North America led the way among major air markets with 8.5% growth in international demand in January, surpassing the 4.4% year-over-year gain in December. Much of the activity was out of Asia across the Pacific or via hubs in the Middle East. International capacity for the region fell 8.5%.
Performance varied by trade lane, with Europe-to-Asia and certain emerging markets reporting weaker export demand amid COVID-19 outbreaks.
The disparity in supply and demand has led to market volatility and high rates, according to analysts and logistics operators. Rates are more than double pre-pandemic levels on major trade lanes and in February whipsawed quickly on a weekly basis, according to TAC Index, which tracks rates paid by freight forwarders. Yields for air carriers are 79% higher than in February 2019.

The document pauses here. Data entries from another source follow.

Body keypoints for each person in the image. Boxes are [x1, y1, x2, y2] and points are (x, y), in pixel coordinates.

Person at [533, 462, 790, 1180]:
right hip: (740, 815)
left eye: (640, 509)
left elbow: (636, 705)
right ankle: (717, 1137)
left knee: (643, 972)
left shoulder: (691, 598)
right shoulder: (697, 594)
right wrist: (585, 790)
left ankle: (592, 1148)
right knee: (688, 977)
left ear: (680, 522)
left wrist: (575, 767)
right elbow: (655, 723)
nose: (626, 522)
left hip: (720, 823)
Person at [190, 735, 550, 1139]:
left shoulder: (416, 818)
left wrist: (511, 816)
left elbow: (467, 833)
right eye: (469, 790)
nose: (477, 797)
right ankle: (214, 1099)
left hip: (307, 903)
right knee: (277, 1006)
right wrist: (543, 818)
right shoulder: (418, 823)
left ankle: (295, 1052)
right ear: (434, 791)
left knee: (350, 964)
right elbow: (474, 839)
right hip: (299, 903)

There were “big ups and downs and since the relative pricing level is so much higher than in previous years, the impact can be massive,” said Robert Frei, TAC Index business development manager, in an email. Forwarders that need to book shipments on the spot market could potentially take an 8% to 10% loss in gross margins.
Cargo’s passenger problem
The outlook for the airline industry as a whole, however, is grim.

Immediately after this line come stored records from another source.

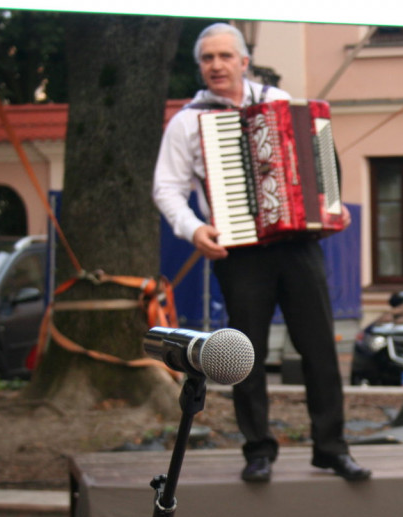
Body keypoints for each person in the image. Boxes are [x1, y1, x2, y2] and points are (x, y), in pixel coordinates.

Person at [153, 22, 370, 483]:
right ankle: (257, 450)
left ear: (243, 61)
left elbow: (320, 154)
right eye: (207, 59)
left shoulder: (277, 103)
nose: (216, 65)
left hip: (298, 245)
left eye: (224, 57)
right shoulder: (188, 121)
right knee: (243, 353)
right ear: (200, 67)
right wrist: (193, 230)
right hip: (240, 251)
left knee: (319, 350)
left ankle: (331, 448)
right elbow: (166, 189)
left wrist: (330, 207)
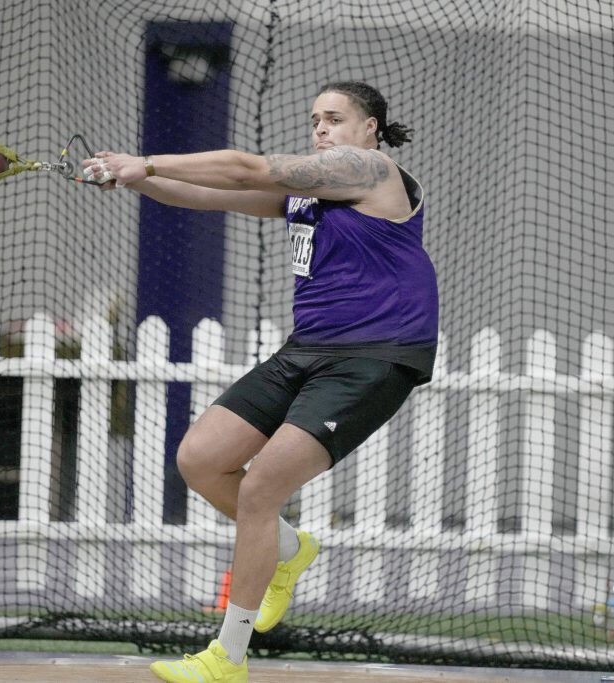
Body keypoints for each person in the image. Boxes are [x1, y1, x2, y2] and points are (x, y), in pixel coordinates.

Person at [85, 81, 438, 682]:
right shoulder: (311, 193)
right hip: (309, 349)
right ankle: (290, 549)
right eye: (315, 120)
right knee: (201, 459)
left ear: (371, 127)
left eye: (334, 119)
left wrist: (143, 159)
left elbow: (246, 167)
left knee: (259, 489)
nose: (321, 129)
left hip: (376, 355)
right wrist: (131, 180)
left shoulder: (369, 168)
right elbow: (212, 195)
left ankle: (228, 655)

Passenger traffic in January was 72% below 2019 and down 2.3 points from December as the spread of COVID curtailed travel, IATA reported this week. The impact was most notable in domestic markets. While international business has been depressed for 10 months — still only 15% of the volume two years ago — airlines enjoyed a limited recovery on short-haul routes last fall. In January, domestic demand was down 47.4% from pre-crisis levels, a 4.5-point slide from December, largely due to stricter domestic travel restrictions in China.
Forward bookings for the summer are down 78%, but officials are cautiously optimistic that increased vaccinations, at least in developed countries, will bring back more customers in the second half of the year.
IATA recently downgraded its outlook for the year because of the worsening situation, saying it expects the industry to have negative cash flow through 2021 after previously estimating airlines would collectively break even in the fourth quarter. The trade association now estimates airlines will burn through $75 billion to $95 billion in cash this year, up from the earlier estimate of $48 billion. Actual losses will depend on to what extent governments loosen travel restrictions once the vulnerable parts of their populations are vaccinated.
Chief economist Brian Pearce said airlines depleted their cash pool by about $150 billion last year.
The growing financial pressure increases the possibility that some airlines could fail. Airlines have borrowed heavily to maintain truncated operations — $60 billion by U.S. carriers alone — but will need additional aid from governments so they have sufficient resources to support demand when economies reopen, IATA officials said during a virtual press conference. Any assistance, they add, should come in the form of direct grants, or tax and fee reductions, because loans will only slow the ability of carriers to recover.
“Airlines are going to be burdened with a lot of debt. … Some will need to use cash flow to pay down that debt, which means not a lot of free cash flow to invest in fleet or new products,” Pearce said last week.
IATA officials urged governments to build and share their restart plans along with benchmarks that will guide them so the industry can prepare to help support economic recovery. Global standards to securely record test and vaccination data in formats that will be internationally recognized are also critical to restarting international travel, they said.
“The growing cargo business is not enough to stem industry losses, but it is a vital lifeline of cash for many airlines. If air cargo was not doing as well, the industry as a whole would be in even deeper trouble,” IATA Director General Alexandre de Juniac said.